-------- DATA FOR PROCESSING --------

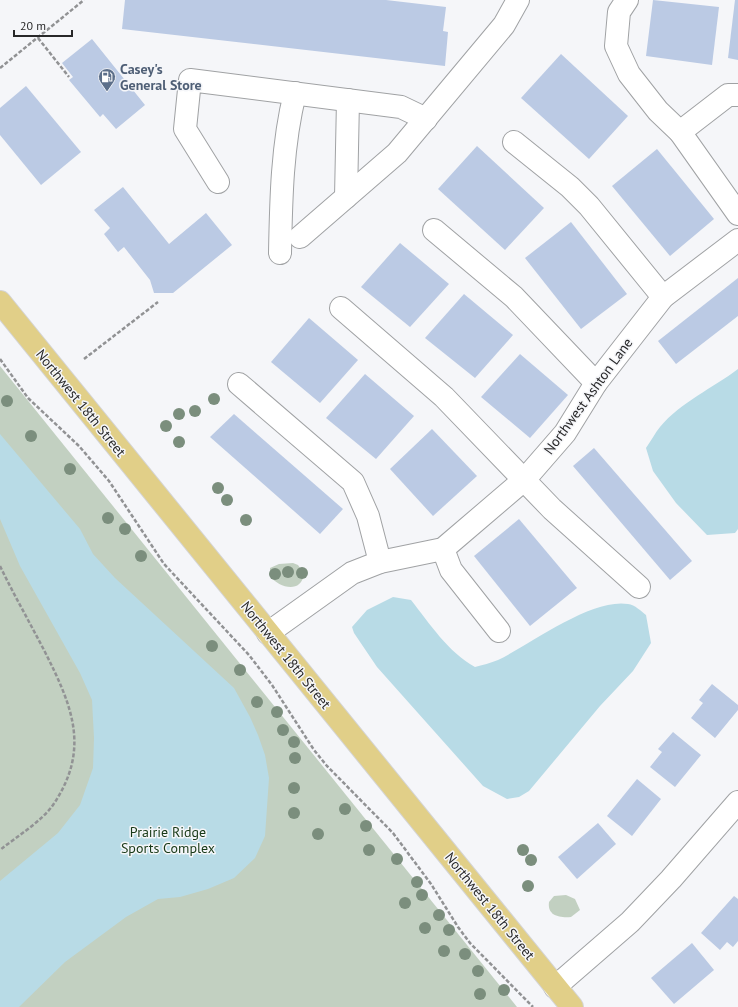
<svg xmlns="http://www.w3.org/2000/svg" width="738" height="1007" font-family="'PT Sans',sans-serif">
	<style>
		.green { fill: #c2d0c1 }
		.water { fill: #b8dbe6 }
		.building { fill: #bbcae4 }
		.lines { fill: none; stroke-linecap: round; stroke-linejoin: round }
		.minor-casing { stroke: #a0a2a4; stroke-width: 24 }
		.major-casing { stroke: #d4d4d4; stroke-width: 24 }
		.path { stroke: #919294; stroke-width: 2.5; stroke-dasharray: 4 2; stroke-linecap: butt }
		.minor { stroke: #fff; stroke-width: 22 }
		.major { stroke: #e1cf88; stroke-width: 22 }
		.tree { fill: #7b8e7d }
		.labels { text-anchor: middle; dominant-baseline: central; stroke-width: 3; stroke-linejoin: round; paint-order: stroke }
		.service-label { font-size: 14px; font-weight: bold; fill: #4e5e75; stroke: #f5f6f9; text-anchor: start }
		.street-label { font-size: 14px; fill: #282829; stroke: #f5f6f9 }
		.park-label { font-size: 14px; fill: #173917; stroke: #f5f6f9 }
	</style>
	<rect width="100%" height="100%" fill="#f5f6f9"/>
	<!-- green -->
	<g class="green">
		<polygon points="0,366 517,1007 0,1007"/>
		<path d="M293,563L298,565L304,574C301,594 279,588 270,576V568L279,564Z"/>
		<path d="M566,895L575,899L580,910L571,917C560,918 547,916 549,902L554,896Z"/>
	</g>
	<!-- water -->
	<g class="water">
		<path d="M738,369V529L735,533L707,535L676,503L653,471L646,448C651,441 655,433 660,427C681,402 713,388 738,369Z"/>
		<polygon points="0,434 80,529 93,554 115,578 234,688 250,717 258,735 265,755 269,778 265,836 255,858 234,878 208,889 180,897 158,899 126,917 65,962 19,1007 0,1007 0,881 58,833 80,805 93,768 94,738 92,700 80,673 20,566 0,519"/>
		<path d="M393,597L411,600C430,624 448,652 475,667C482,665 491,663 498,660C531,644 591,598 628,604C635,605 641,611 646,615L651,643L633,671L600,706L529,791L519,797L507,799L483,786L377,667L354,633L352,627L367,610Z"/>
	</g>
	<!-- building -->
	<g class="building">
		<polygon points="125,0 386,0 446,7 443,31 448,32 445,66 122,29"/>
		<polygon points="653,0 719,7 712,65 646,56"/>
		<polygon points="735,0 738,0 738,60 728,58"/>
		<polygon points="92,39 145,105 116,129 103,114 100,117 69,80 73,77 62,63"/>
		<polygon points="561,54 628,116 589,159 521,98"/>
		<polygon points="26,86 81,152 41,185 0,135 0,108"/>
		<polygon points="477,146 544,208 505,250 438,189"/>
		<polygon points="657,149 714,219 670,256 612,186"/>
		<polygon points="123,187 169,244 206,213 232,245 173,293 154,293 150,280 124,247 118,252 104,234 110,228 94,210"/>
		<polygon points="571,222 627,294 581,329 525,258"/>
		<polygon points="400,243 449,284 410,327 361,287"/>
		<polygon points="738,278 738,316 676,364 658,341"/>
		<polygon points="464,294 513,335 475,378 425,338"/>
		<polygon points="309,318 358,360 320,403 271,362"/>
		<polygon points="520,354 568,395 530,438 481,397"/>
		<polygon points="365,374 414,416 376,459 326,418"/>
		<polygon points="234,414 343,509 320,534 210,437"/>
		<polygon points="432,429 477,476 433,516 390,469"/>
		<polygon points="594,448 692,561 670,580 573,466"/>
		<polygon points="519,519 577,588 530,626 474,556"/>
		<polygon points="712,684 738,705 738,710 715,738 691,718 703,703 699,700"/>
		<polygon points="673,732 701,755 675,787 650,767 662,752 658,749"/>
		<polygon points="637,779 661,799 632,836 607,816"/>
		<polygon points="598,823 616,844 577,879 558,857"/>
		<polygon points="734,896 738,899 738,941 733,947 727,942 720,950 701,933"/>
		<polygon points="692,943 714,970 674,1004 651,978"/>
	</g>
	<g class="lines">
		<defs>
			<g id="minor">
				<polyline points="627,0 619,12 616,46 629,74 658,111 680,132 738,214"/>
				<polyline points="680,132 728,95 738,95"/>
				<polyline points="514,142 570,187 589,206 663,297"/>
				<polyline points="218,182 185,129 190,80 401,107 426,119"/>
				<polyline points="346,197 348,100"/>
				<polyline points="434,230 514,297 596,383"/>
				<polyline points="300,237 397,153 504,25 518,0"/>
				<path d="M280,253C281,200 282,145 295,93"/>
				<polyline points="341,308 444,397 552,509 639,587"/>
				<polyline points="239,384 353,482 368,516 380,562"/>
				<polyline points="443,549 451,570 499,631"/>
				<polyline points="268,633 352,573 380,562 443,549 525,479 565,433 596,383 663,297 738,240"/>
				<polyline points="555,987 630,922 671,879 738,802"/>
			</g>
			<polyline id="major" points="0,302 572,1007"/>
		</defs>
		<!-- minor casing -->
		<use href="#minor" class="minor-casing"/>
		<!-- major casing -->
		<use href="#major" class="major-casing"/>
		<!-- path -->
		<g class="path">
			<polyline points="38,38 69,77"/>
			<polyline points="0,68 84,0"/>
			<polyline points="0,359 28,398 79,446 109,481 164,564 249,655 272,685 314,750 327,766 393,833 431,884 458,927 470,943 533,1007"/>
			<polyline points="84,359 158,302"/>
			<path d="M0,566C14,595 30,623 45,652C72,706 91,749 53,805C41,822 16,837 0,850"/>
		</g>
		<!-- minor -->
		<use href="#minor" class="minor"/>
		<!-- major -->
		<use href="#major" class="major"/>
	</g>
	<!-- trees -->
	<g class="tree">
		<circle cx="214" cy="399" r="6"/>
		<circle cx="7" cy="401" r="6"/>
		<circle cx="195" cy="411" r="6"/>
		<circle cx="179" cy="414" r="6"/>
		<circle cx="166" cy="426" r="6"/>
		<circle cx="31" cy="436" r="6"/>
		<circle cx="179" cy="442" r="6"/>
		<circle cx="70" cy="469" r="6"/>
		<circle cx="218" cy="488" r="6"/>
		<circle cx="227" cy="500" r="6"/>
		<circle cx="108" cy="518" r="6"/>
		<circle cx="246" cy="520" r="6"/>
		<circle cx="125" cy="529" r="6"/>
		<circle cx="141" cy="556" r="6"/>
		<circle cx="288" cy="572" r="6"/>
		<circle cx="302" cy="573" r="6"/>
		<circle cx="275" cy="574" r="6"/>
		<circle cx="212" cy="646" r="6"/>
		<circle cx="240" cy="670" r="6"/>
		<circle cx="257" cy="702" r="6"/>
		<circle cx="277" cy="712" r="6"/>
		<circle cx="283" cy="730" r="6"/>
		<circle cx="294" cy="742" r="6"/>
		<circle cx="295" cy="758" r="6"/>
		<circle cx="294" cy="788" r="6"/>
		<circle cx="345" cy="809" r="6"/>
		<circle cx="294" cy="813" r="6"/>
		<circle cx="366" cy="826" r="6"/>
		<circle cx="318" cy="834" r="6"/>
		<circle cx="369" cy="850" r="6"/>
		<circle cx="523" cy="850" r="6"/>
		<circle cx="397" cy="859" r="6"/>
		<circle cx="531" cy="860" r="6"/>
		<circle cx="417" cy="882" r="6"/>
		<circle cx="528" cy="886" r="6"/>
		<circle cx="422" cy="895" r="6"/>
		<circle cx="405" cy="903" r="6"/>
		<circle cx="439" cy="915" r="6"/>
		<circle cx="425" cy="928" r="6"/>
		<circle cx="449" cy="930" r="6"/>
		<circle cx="444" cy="951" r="6"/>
		<circle cx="465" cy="954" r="6"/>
		<circle cx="478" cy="971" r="6"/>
		<circle cx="504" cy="990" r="6"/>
		<circle cx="480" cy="994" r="6"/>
	</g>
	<!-- icons -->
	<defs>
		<symbol id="fuel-pin" viewBox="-11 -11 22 30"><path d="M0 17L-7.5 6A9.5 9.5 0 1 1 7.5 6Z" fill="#5c6f8a" stroke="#f5f6f9"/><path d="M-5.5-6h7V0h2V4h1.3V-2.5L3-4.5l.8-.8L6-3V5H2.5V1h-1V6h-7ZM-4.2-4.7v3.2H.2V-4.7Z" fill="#fff"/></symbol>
	</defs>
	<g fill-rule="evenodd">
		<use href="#fuel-pin" x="97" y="67" width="20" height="27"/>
	</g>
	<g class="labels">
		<!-- service labels -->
		<g class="service-label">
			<text x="120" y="69">Casey's<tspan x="120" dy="16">General Store</tspan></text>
		</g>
		<!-- street labels -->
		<g class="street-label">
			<text transform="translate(588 396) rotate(-54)">Northwest Ashton Lane</text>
			<text transform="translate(81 403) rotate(51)">Northwest 18th Street</text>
			<text transform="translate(286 655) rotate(51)">Northwest 18th Street</text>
			<text transform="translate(490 906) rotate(51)">Northwest 18th Street</text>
		</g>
		<!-- park labels -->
		<g class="park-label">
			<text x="168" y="832">Prairie Ridge<tspan x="168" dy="16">Sports Complex</tspan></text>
		</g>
	</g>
	<!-- scale -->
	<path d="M14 30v6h58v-6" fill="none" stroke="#282829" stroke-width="2"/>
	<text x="20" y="30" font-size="12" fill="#282829" stroke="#f5f6f9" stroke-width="3" paint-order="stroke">20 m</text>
</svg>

--------

### EXERCISE INSTRUCTIONS
Beginning at the line above that contains "#919294; stroke-width: 2.5;", return each line exactly through the line that contains "middle; dominant-baseline: central;", and no others.

### EXERCISE OUTPUT
		.path { stroke: #919294; stroke-width: 2.5; stroke-dasharray: 4 2; stroke-linecap: butt }
		.minor { stroke: #fff; stroke-width: 22 }
		.major { stroke: #e1cf88; stroke-width: 22 }
		.tree { fill: #7b8e7d }
		.labels { text-anchor: middle; dominant-baseline: central; stroke-width: 3; stroke-linejoin: round; paint-order: stroke }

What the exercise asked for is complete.